Even if the family code passes, it will be somewhat of a victory for Muslim organizations and leaders who were able to get their concerns incorporated into the legislation, proving their political clout.
In the summer of 2009, the parliament of Mali passed a revision of the family code. Powerful Muslim leaders and organizations were angered by sections of the new code which would have established 18 years as the minimum age for marriage, made secular authorities the only persons capable of performing legal marriages, and expanded women’s property and inheritance rights. Mass protests, including a rally in Bamako that reportedly attracted as many as 50,000 people, soon convinced President Amadou Toumani Toure to shelve the law. Debate flared up again over the code in the spring of 2010, including among Muslim leaders.

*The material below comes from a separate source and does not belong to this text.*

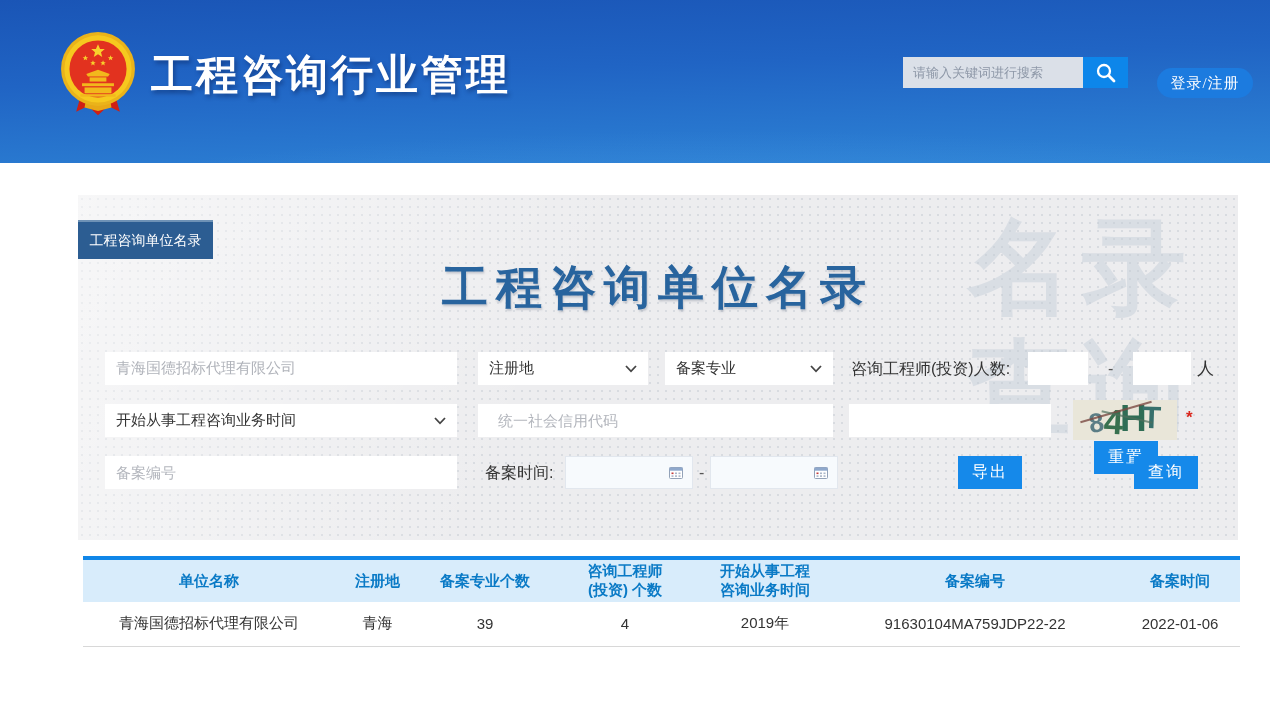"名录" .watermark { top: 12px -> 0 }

In October 2010, the code was once more ready to go before parliament. A group in the National Assembly, in consultation with the High Islamic Council of Mali (one of the groups that had objected previously), made modifications which the Council accepted, but which civil society groups denounced. No code, apparently, will achieve consensus in Malian society.
Fast forward to summer 2011, and the code may be moving toward passage. One Malian paper (Fr) says that on June 23, the National Assembly delayed consideration of the code until the next session. Lawmakers feared that going ahead with a version that is still deeply contested would provoke a backlash.